The team estimates that it will take approximately two years to develop Sunburst into a marketable product, but that once the product is on the market, there is excellent growth potential. You know that you will need additional investors and expertise to get the business off the ground. You need to develop a plan for a business form that will be attractive to potential investors and partners, and will address their concerns.

 

Finance and politics are not your strong suits, and you aren't very interested in the day-to-day business operations of Sunburst—you'd rather spend most of your time inventing new products. The start-up team believes that the business will need someone with finance skills. You also need a visionary CEO. Ideally, this person should have connections and experience in the solar industry. You have asked Elon Helios, a forward-thinking figure in the solar energy field, who is known for being a rainmaker. Helios has expressed some interest, but it will take significant incentives to get him on board.

 

Although Tanya has little money to invest, she has excellent networking skills, and she has found a potential investor, Carmen Santiago, who thinks that the product may have potential. Santiago does not want to be involved in running the business.

 

Ravi has identified a good candidate with finance experience. This individual does not want to invest in the company, but he would expect a good salary and benefits.

 

The team has created a tentative business plan, which has two target stages: The first stage involves local (geographical region) manufacturing with a focus on local solar energy providers; the second stage will begin five years from start-up, at which point the business will expand nationally (or possibly internationally) targeting the market of all potential solar energy customers.
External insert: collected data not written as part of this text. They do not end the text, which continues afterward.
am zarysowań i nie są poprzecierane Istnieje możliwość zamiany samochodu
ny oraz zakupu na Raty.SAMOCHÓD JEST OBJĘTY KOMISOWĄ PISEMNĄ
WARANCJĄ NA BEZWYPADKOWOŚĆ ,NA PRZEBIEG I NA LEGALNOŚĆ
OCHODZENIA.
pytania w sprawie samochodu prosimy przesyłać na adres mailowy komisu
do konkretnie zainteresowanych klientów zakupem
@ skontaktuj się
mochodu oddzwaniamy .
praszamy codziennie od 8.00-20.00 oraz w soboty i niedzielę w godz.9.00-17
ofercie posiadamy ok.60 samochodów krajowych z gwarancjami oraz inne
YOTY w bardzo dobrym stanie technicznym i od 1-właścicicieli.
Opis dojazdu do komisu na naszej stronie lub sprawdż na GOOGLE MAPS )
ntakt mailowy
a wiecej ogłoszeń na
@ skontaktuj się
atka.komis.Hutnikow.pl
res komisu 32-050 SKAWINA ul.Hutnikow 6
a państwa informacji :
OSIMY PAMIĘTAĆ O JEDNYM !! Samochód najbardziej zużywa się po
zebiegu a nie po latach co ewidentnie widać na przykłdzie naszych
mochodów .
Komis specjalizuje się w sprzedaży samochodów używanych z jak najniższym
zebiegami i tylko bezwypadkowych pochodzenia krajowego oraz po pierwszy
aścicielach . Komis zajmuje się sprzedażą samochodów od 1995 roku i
The potential investors and participants want to know what legal form the business will take before they agree to participate.

 

The questions that I need advice on:

 

  • What types of business organizations are available to entrepreneurs?
  • What are the advantages and disadvantages of each alternative?
  • What are the two best choices and why?
  • How would you explain the choices to your investors?

 

  • What are the different legal forms of business to might consider? There are at least six factors that will influence your choice:
  • creation and maintenance
  • continuity
  • ownership and control
  • personal liability
  • compensation and division of profits
  • taxation
  • What is the proposed choice for the legal form of business? Include the reasoning based on the preceding six factors and any other relevant factors.

 

Also..

 

  1. Sunburst's primary goals are innovation and customer responsiveness. How should the mission statement articulate these goals? How can this statement be drafted so that it is clear, concise, and meaningful to organization stakeholders?
  2. What key tasks must be accomplished in order to meet the organization's goals? What individuals or groups will have responsibility for delivering these processes or items?
  3. Will individuals have titles and, if so, which individuals? What will those titles be?
  4. To whom will individuals report? Why?
  5. What are the possible impacts of outsourcing the HR function? What are the pros and cons of doing so? Make a recommendation in your paper. If you decide to keep HR in house, make sure its place in your business structure is reflected in your organization chart.
  6. Consider all other relevant factors (for example, will your business structure be functional, centralized, or decentralized, etc.).